The Khmer Rouge were Communists in Cambodia. During the 60’s and 70’s, they killed over a million Cambodians. Killing Fields, a movie about their purge, documented their atrocities.
One of their devious methods when leading captives through the jungle was to link them together by threading a fishing line through the palm of each person. It effectively kept any of them from even trying to escape.
People sometimes squirm when I talk about this. I use it, however, because it illustrates a very important point. The devil does not just use the thick chains of coarse sins to bind people. He often uses the slender thread of sins like pride and worry. In fact, this is often his preferred method.
This holds true, especially with Mormons. Many Mormons are moral, hard-working, nice people. So much so, that it’s often difficult to imagine them as captives or victims.

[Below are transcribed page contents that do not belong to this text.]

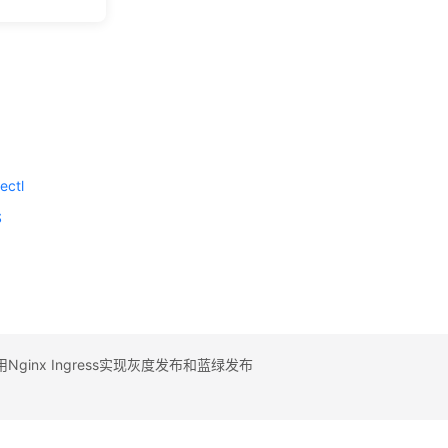
载
理
理
间
件
ectl
S
库
Nginx Ingress实现灰度发布和蓝绿发布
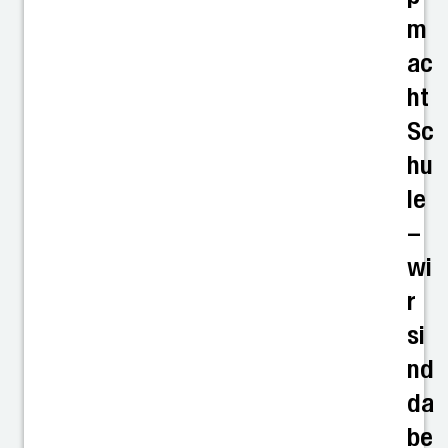
m
ac
ht
Sc
hu
le
–
wi
r
si
nd
da
be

But they are. The devil has effectively bound them with the slender but strong threads of things like placing the responsibility of God accepting them squarely on their shoulders. Or the thought that God’s forgiveness is only obtained after a long and painful process of self-improvement. Or that God shows them grace only after they did everything they could. Or that every blessing from God has to be obtained through obedience.
We often refer to our witnessing approach as building bridges not barriers. Over the years we have crystalized it into five simple pillars on which to build a bridge. During the next five weeks, I will write about each of these pillars.

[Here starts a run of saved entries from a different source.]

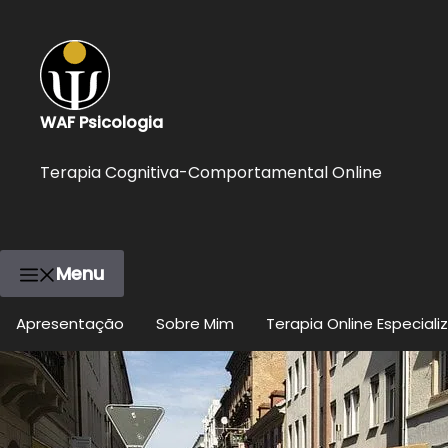
WAF Psicologia
Terapia Cognitiva-Comportamental Online
Menu
Apresentação
Sobre Mim
Terapia Online Especiali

The first pillar is “see Mormons as victims, not as enemies”. This is the first pillar because, before anything else, it is vitally important to have the right attitude. Not only does our attitude affect how we approach and relate to a person, it also affects how people respond. People can sense if you are coming to help them or defeat them. And if they sense you see them as the enemy, they will respond in kind. Instead of conversations, there will be arguments.
Last week a person who regularly witnesses to LDS missionaries shared with me a dramatic example of what a difference this makes. She related how she had built a good relationship with a sister missionary and had repeatedly shared Christ with her, Then the day came when she knew she had to tell the missionary of her concern and conviction that Mormonism was leading her to the outer darkness of hell. The missionary began crying and then said, “This is the most loving thing anybody has ever told me.”
Why would she say that? It’s because she knew the Christian woman was sincerely and deeply concerned about her. She knew she had not spoken in anger but in love.
See Mormons as victims, not as enemies. Don’t overlook the strong threads the devil uses to hold them hostage. Then, lovingly, speak the truth to them.